---- Document passage

- Directed by: Jon Bokenkamp
- Written by: Jon Bokenkamp
- Produced by: James Frey Dan Glasser Roni Eguia
- Starring: Luke Wilson Norman Reedus Dennis Farina Mili Avital
- Cinematography: Joey Forsyte
- Edited by: Ann Truelove
- Music by: Kurt Kuenne
- Release date: June 6, 2000 (Seattle);
- Running time: 93 minutes
- Country: United States
- Language: English

= Preston Tylk =

Preston Tylk (also titled Bad Seed) is a 2000 American mystery thriller film written and directed by Jon Bokenkamp and starring Luke Wilson, Norman Reedus, Dennis Farina and Mili Avital.

==Plot==
Preston Tylk and his wife, Emily, are having an argument when she confesses to having an affair. Preston storms out of their house to a local diner; upon returning he sees an orange car driving away and finds Emily dead. A few days later, Preston tracks down the man Emily was having an affair with, Jonathan Casey, and breaks into his house. A man finds him there, and the two get into an altercation, resulting in the man's death. Preston drives the body out of town and buries it, returning home to clean up.

--------
---- Material provided

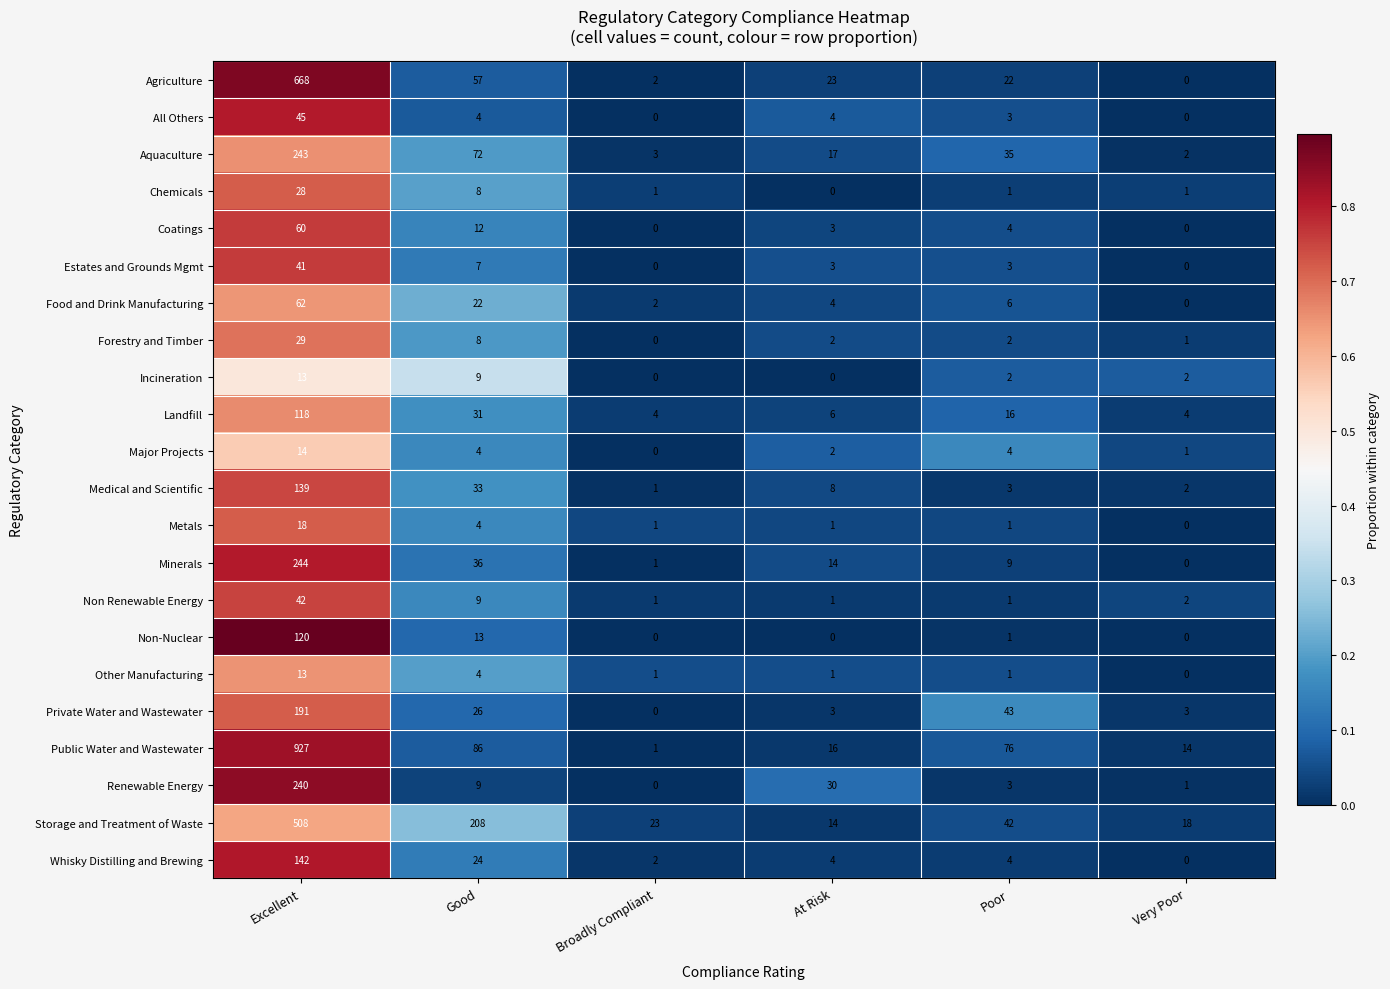

How many data points in Storage and Treatment of Waste are less than 42?

3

--------

List of tasks
a. Update the Preston Tylk film article, starting at "Preston Tylk (also" and ending at "to clean up.", and replace "diner" with "restaurant".
b. Continue the Preston Tylk film article from the point where it stops.

Expected results
a.
Preston Tylk (also titled Bad Seed) is a 2000 American mystery thriller film written and directed by Jon Bokenkamp and starring Luke Wilson, Norman Reedus, Dennis Farina and Mili Avital.

==Plot==
Preston Tylk and his wife, Emily, are having an argument when she confesses to having an affair. Preston storms out of their house to a local restaurant; upon returning he sees an orange car driving away and finds Emily dead. A few days later, Preston tracks down the man Emily was having an affair with, Jonathan Casey, and breaks into his house. A man finds him there, and the two get into an altercation, resulting in the man's death. Preston drives the body out of town and buries it, returning home to clean up.

b.
The next morning, Casey enters Preston's home and holds him at gunpoint, revealing that it was his mentally disabled brother, Art, whom Preston had killed, and that the murder was caught on a surveillance camera in the house. When a neighbor stops by and inadvertently distracts Casey, Preston slips out to his car and escapes. While at the local diner, he overhears a police radio detailing his physical appearance as he is now wanted on suspicion of murder.

Casey follows him from the diner and attempts to shoot Preston; a chase through a restaurant and nearby apartment building commences. After escaping Preston goes to a local P.I., Dick Muller, who tells Preston to go to a motel and wait for him there. The bookend that Preston used to kill Casey's brother mysteriously appears on the bedside table, and Preston destroys it. The next morning, Casey calls the motel room, and Muller tracks his number to Casey's bakery. They break in to try to find the tape, but Casey is there and a fight occurs. Muller is stabbed in the hand, while Preston is shot in the arm. The police arrive and all three men leave.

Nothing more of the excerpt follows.